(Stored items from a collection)
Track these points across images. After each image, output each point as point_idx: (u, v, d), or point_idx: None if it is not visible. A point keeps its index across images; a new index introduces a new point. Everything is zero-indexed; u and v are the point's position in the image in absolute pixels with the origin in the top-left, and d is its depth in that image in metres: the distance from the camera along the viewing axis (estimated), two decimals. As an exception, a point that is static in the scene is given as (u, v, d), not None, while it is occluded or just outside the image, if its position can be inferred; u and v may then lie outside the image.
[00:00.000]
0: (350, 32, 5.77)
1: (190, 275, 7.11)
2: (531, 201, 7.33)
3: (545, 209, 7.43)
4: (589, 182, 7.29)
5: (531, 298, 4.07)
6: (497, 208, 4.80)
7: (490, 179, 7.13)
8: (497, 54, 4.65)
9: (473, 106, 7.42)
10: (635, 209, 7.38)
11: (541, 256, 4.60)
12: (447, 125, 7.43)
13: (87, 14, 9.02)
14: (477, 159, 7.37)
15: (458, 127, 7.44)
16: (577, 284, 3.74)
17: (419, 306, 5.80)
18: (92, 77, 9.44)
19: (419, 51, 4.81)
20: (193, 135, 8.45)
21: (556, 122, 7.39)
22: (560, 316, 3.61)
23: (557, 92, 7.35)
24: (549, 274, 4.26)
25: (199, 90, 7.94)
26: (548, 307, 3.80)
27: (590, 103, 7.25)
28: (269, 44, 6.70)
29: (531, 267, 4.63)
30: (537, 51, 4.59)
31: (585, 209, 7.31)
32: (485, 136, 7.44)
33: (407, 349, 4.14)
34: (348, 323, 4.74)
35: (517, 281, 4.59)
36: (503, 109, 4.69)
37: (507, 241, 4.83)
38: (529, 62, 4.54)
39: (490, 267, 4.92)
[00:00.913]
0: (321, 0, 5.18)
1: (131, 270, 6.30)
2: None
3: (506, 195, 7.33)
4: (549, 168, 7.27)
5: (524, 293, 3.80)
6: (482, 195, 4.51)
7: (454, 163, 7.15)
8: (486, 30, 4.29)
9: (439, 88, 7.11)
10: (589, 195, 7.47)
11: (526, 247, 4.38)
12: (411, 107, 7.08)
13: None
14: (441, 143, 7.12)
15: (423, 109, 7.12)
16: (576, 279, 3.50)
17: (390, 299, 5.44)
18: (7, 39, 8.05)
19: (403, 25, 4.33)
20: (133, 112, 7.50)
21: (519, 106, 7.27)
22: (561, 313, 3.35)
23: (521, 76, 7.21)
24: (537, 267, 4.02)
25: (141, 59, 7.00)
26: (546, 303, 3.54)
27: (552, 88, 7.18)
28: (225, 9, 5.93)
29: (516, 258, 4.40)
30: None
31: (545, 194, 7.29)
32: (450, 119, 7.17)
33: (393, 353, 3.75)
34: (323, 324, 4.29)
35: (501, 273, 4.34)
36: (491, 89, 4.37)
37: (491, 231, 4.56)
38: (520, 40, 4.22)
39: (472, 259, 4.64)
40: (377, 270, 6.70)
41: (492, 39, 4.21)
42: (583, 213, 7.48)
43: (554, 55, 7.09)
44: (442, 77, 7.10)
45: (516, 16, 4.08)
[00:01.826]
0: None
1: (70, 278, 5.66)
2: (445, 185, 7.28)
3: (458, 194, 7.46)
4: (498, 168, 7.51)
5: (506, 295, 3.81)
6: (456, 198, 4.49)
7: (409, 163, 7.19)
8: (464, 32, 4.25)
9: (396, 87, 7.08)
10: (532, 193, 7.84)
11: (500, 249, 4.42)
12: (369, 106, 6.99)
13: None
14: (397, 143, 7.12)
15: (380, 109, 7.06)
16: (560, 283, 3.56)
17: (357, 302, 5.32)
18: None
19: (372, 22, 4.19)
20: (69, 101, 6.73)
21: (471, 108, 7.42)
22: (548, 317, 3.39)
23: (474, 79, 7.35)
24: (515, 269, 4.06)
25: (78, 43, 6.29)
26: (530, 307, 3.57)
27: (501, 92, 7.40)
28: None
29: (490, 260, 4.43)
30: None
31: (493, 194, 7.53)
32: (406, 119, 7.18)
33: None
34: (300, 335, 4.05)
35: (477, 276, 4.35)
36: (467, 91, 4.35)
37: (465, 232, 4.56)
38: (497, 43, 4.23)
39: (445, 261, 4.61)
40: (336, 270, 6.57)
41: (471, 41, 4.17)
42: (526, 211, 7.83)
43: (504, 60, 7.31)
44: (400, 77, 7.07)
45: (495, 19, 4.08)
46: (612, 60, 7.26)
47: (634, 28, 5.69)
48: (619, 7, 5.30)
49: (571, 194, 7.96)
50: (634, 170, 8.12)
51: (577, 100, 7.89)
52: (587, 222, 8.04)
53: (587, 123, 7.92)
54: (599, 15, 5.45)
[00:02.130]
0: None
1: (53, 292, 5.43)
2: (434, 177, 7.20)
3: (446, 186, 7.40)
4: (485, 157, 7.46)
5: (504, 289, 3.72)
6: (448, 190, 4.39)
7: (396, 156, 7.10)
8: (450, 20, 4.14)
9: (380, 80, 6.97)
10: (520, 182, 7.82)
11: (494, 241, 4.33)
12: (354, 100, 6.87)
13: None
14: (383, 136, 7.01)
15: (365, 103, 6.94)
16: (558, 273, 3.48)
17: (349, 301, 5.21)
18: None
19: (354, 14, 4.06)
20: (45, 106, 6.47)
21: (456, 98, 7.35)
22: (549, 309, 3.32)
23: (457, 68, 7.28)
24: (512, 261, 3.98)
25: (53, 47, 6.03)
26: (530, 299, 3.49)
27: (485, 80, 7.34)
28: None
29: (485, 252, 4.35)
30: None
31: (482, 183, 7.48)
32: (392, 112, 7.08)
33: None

» Aim of the task:
Transcribe every entry word for word.

» Completed exercise:
Track these points across images. After each image, output each point as point_idx: (u, v, d), or point_idx: None if it is not visible. A point keeps its index across images; a new index introduces a new point. Everything is zero-indexed; u and v are the point's position in the image in absolute pixels with the origin in the top-left, and d is its depth in that image in metres: the distance from the camera along the viewing axis (estimated), two decimals. As an exception, a point that is static in the scene is given as (u, v, d), not None, while it is occluded or just outside the image, if its position can be inferred; u and v may then lie outside the image.
[00:00.000]
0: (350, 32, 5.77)
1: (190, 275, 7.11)
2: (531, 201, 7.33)
3: (545, 209, 7.43)
4: (589, 182, 7.29)
5: (531, 298, 4.07)
6: (497, 208, 4.80)
7: (490, 179, 7.13)
8: (497, 54, 4.65)
9: (473, 106, 7.42)
10: (635, 209, 7.38)
11: (541, 256, 4.60)
12: (447, 125, 7.43)
13: (87, 14, 9.02)
14: (477, 159, 7.37)
15: (458, 127, 7.44)
16: (577, 284, 3.74)
17: (419, 306, 5.80)
18: (92, 77, 9.44)
19: (419, 51, 4.81)
20: (193, 135, 8.45)
21: (556, 122, 7.39)
22: (560, 316, 3.61)
23: (557, 92, 7.35)
24: (549, 274, 4.26)
25: (199, 90, 7.94)
26: (548, 307, 3.80)
27: (590, 103, 7.25)
28: (269, 44, 6.70)
29: (531, 267, 4.63)
30: (537, 51, 4.59)
31: (585, 209, 7.31)
32: (485, 136, 7.44)
33: (407, 349, 4.14)
34: (348, 323, 4.74)
35: (517, 281, 4.59)
36: (503, 109, 4.69)
37: (507, 241, 4.83)
38: (529, 62, 4.54)
39: (490, 267, 4.92)
[00:00.913]
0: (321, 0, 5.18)
1: (131, 270, 6.30)
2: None
3: (506, 195, 7.33)
4: (549, 168, 7.27)
5: (524, 293, 3.80)
6: (482, 195, 4.51)
7: (454, 163, 7.15)
8: (486, 30, 4.29)
9: (439, 88, 7.11)
10: (589, 195, 7.47)
11: (526, 247, 4.38)
12: (411, 107, 7.08)
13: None
14: (441, 143, 7.12)
15: (423, 109, 7.12)
16: (576, 279, 3.50)
17: (390, 299, 5.44)
18: (7, 39, 8.05)
19: (403, 25, 4.33)
20: (133, 112, 7.50)
21: (519, 106, 7.27)
22: (561, 313, 3.35)
23: (521, 76, 7.21)
24: (537, 267, 4.02)
25: (141, 59, 7.00)
26: (546, 303, 3.54)
27: (552, 88, 7.18)
28: (225, 9, 5.93)
29: (516, 258, 4.40)
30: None
31: (545, 194, 7.29)
32: (450, 119, 7.17)
33: (393, 353, 3.75)
34: (323, 324, 4.29)
35: (501, 273, 4.34)
36: (491, 89, 4.37)
37: (491, 231, 4.56)
38: (520, 40, 4.22)
39: (472, 259, 4.64)
40: (377, 270, 6.70)
41: (492, 39, 4.21)
42: (583, 213, 7.48)
43: (554, 55, 7.09)
44: (442, 77, 7.10)
45: (516, 16, 4.08)
[00:01.826]
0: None
1: (70, 278, 5.66)
2: (445, 185, 7.28)
3: (458, 194, 7.46)
4: (498, 168, 7.51)
5: (506, 295, 3.81)
6: (456, 198, 4.49)
7: (409, 163, 7.19)
8: (464, 32, 4.25)
9: (396, 87, 7.08)
10: (532, 193, 7.84)
11: (500, 249, 4.42)
12: (369, 106, 6.99)
13: None
14: (397, 143, 7.12)
15: (380, 109, 7.06)
16: (560, 283, 3.56)
17: (357, 302, 5.32)
18: None
19: (372, 22, 4.19)
20: (69, 101, 6.73)
21: (471, 108, 7.42)
22: (548, 317, 3.39)
23: (474, 79, 7.35)
24: (515, 269, 4.06)
25: (78, 43, 6.29)
26: (530, 307, 3.57)
27: (501, 92, 7.40)
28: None
29: (490, 260, 4.43)
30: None
31: (493, 194, 7.53)
32: (406, 119, 7.18)
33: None
34: (300, 335, 4.05)
35: (477, 276, 4.35)
36: (467, 91, 4.35)
37: (465, 232, 4.56)
38: (497, 43, 4.23)
39: (445, 261, 4.61)
40: (336, 270, 6.57)
41: (471, 41, 4.17)
42: (526, 211, 7.83)
43: (504, 60, 7.31)
44: (400, 77, 7.07)
45: (495, 19, 4.08)
46: (612, 60, 7.26)
47: (634, 28, 5.69)
48: (619, 7, 5.30)
49: (571, 194, 7.96)
50: (634, 170, 8.12)
51: (577, 100, 7.89)
52: (587, 222, 8.04)
53: (587, 123, 7.92)
54: (599, 15, 5.45)
[00:02.130]
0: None
1: (53, 292, 5.43)
2: (434, 177, 7.20)
3: (446, 186, 7.40)
4: (485, 157, 7.46)
5: (504, 289, 3.72)
6: (448, 190, 4.39)
7: (396, 156, 7.10)
8: (450, 20, 4.14)
9: (380, 80, 6.97)
10: (520, 182, 7.82)
11: (494, 241, 4.33)
12: (354, 100, 6.87)
13: None
14: (383, 136, 7.01)
15: (365, 103, 6.94)
16: (558, 273, 3.48)
17: (349, 301, 5.21)
18: None
19: (354, 14, 4.06)
20: (45, 106, 6.47)
21: (456, 98, 7.35)
22: (549, 309, 3.32)
23: (457, 68, 7.28)
24: (512, 261, 3.98)
25: (53, 47, 6.03)
26: (530, 299, 3.49)
27: (485, 80, 7.34)
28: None
29: (485, 252, 4.35)
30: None
31: (482, 183, 7.48)
32: (392, 112, 7.08)
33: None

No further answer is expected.